At first, this might appear to be a vague and shocking topic to read about, let alone do an entire top-down analysis on it. Human-trafficking and Data Science? Ok, anything is possible nowadays, but you need data, obviously. Where? I mean, how exactly?
Those could be some possible questions that could be bothering you. But if you take a step back and think about it, what I’m about to portray is nothing short of genius.
During my days in New York City, I was active and fortunate enough in attending meetups happening in NYC, which were several. There were two talks in this particular meetup I went for in SoHo; the first one was a very interesting NLP-based chat-box that was being designed and deployed by a New York-based company. The one following that blew my mind. The speaker, Mr. Eric Schles, is an Adjunct Professor at New York University and works as an Innovation Specialist at 18F, which is an office within the General Services Administration and works within the U.S. Government.
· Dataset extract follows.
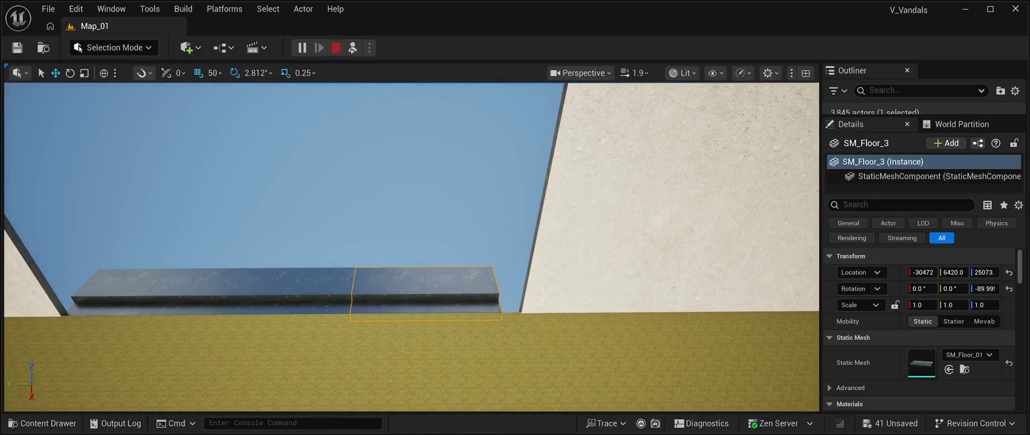
{"action": "key", "text": "Escape"}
It all started when Eric was 12 and he visited our beautiful country, India. On a family vacation, he witnessed an enslaved man in a small town outside Bangalore. He realized that the world was a much harsher place and decided to dedicate his life to eradicate slavery! Human trafficking industry generates over 32 Billion dollars a year, which is preposterous! After embracing his journey as an Economist, Eric got his master’s in Computer Science and began his journey as a Data Scientist.
How did he approach this problem?
Ingeniously, Eric used the web as his database to fight human trafficking. Especially in the USA, online classifieds such as Craigslist and Backpage are extensively used for jobs, gigs, help needed and buy/sell/rent/trade absolutely anything. Sadly, this includes humans as well. Prostitution is heavily advertised on such pages, with explicit images, phone numbers, addresses and other contact information.
Breaking it down, Eric’s goal was to identify victims of human trafficking. As a start, it was also unclear if the majority of the women were forced or not, since the forced ones would be the true victims. Now, to do this, Eric built a Craigslist-scraping tool in Python, which he has displayed on his GitHub profile here.
During the talk, Eric went through almost all of his code to show the outcome of his efforts. Using his strong acumen, he was able to classify several hundreds of postings on Craigslist as likely sex workers. Now, the posts on Craigslist can vary from people reaching out seeking personal satisfaction or be wanting to meet other mates through other mediums or if they were likely sex workers.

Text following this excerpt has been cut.